● EXERCISE DETAILS
Can you sum up the excerpt below on mental-illness evidence in two sentences?

● DOCUMENT EXTRACT
-----

Evidence that appellant was mentally ill was relevant and admissible in the guilt phase only with respect to whether he actually formed a mental state that was an element of a charged offense. (People v. Coddington (2000) 23 Cal.4th 529, 582 overruled on another ground in Price v. Superior Court (2001) 25 Cal.4th 1046.) Evidence of the effect of such a mental illness on appellant’s capacity to form a requisite criminal intent was inadmissible, however. (§ 28; Coddington, 23 Cal.4th at p. 582.) To this end, the jury was instructed that it could consider evidence that appellant had a mental disorder at the time of the commission of the charged offenses in determining whether he acted with the specific intent to kill (CALJIC Nos. 3.32, 8.66).
Just before defense counsel called appellant’s mother as a witness during the guilt phase, the court informed counsel that he should question her only regarding “what happened and what his mental state was at that time ….” The court cautioned defense counsel that he must “connect it somehow to that issue and what his thinking was on that day,” and warned against “get[ting] into the vagaries of how someone might have been acting two or three days before some crime occurred unless it’s really tied into it or might have explained some motive.”

-----

● MATERIAL SUPPLIED
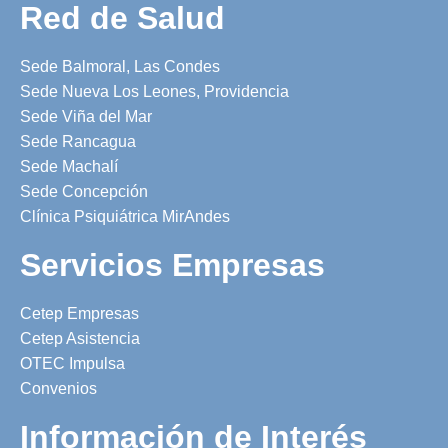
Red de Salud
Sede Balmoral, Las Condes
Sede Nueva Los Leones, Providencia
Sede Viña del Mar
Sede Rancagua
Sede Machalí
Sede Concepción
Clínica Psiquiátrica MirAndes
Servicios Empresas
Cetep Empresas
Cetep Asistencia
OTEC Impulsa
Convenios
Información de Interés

-----

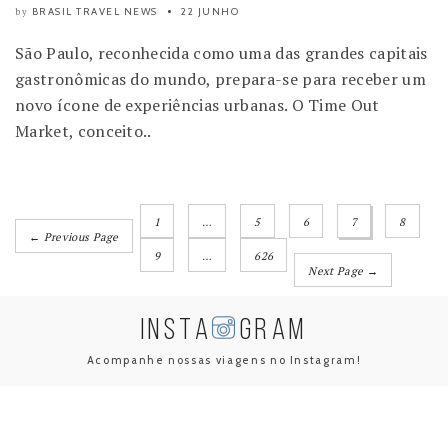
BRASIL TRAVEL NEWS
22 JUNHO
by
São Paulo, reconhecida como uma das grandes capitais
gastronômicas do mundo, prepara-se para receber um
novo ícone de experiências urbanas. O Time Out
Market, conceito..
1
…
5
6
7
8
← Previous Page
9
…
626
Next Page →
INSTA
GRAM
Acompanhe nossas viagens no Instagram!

-----

● RESPONSE AREA
Evidence of appellant's mental illness was admissible in the guilt phase only on whether he actually formed a mental state that was an element of a charged offense, not on his capacity to form the required intent. The jury was instructed that it could consider a mental disorder in deciding whether he acted with the specific intent to kill, and before the defense called appellant's mother, the court limited her questioning to what happened and his mental state at that time, warning against testimony about his behavior days earlier unless it was tied to that issue or might explain a motive.